TSS is the squared sum of the distance of all datapoints to the red plane, which is the average of all values for the target. RSS is the squared sum of the distance of all values to the gray plane representing the model prediction. But since each dummy variable is essentially used to group, the model predictions are 1.5 for the datapoints encoded for group A and 4.5 for those in group B (opposite ends in the gray plane).

Okay now we’re ready to get the f-statistic from the regression setting.
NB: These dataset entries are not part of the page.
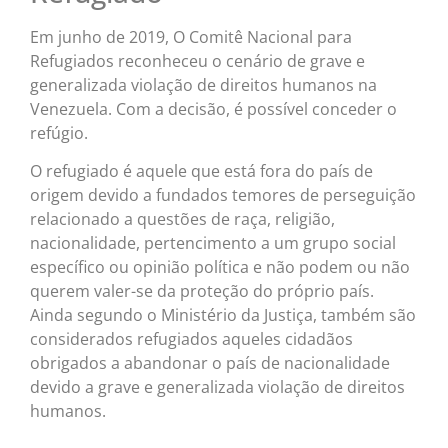
Em junho de 2019, O Comitê Nacional para
Refugiados reconheceu o cenário de grave e
generalizada violação de direitos humanos na
Venezuela. Com a decisão, é possível conceder o
refúgio.
O refugiado é aquele que está fora do país de
origem devido a fundados temores de perseguição
relacionado a questões de raça, religião,
nacionalidade, pertencimento a um grupo social
específico ou opinião política e não podem ou não
querem valer-se da proteção do próprio país.
Ainda segundo o Ministério da Justiça, também são
considerados refugiados aqueles cidadãos
obrigados a abandonar o país de nacionalidade
devido a grave e generalizada violação de direitos
humanos.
The ISLR formula uses “p” for the number of features. (I have to admit that I had to make an adjustment by subtracting two here to get the right answer. I believe it has to do with the degrees of freedom but I am not 100% sure. Sorry I’m not 100% confident explaining this!)

```
p = df_2f_reg.shape[1]-2 # no. of features - 2
n = df_2f_reg.shape[0] # no. of samples
```

```
f_stat_reg = ((tss-rss)/(p)) / (rss/(n-p-1))
print('F-statistic from regression: {0:0.4f}'.format(f_stat_reg))
```

```
F-statistic from regression: 10.8000
```

Let’s see what happens if we run this through statsmodels regression model.

```
print('Statsmodels f-statistic value: {0:0.4f}'.format(res.fvalue))
```

```
Statsmodels f-statistic value: 10.8000
```

Well it’s satisfying that the software package gives us the same f-statistic value as what we calculated in the ANOVA case.

## Conclusion

I went down this rabbit hole because I think it’s great to connect theory across different settings. Sometimes you see things differently when carrying out equations manually. In addition, this can provide additional context to what numbers software packages like statsmodels can provide. Hope you learned something, because I know I have!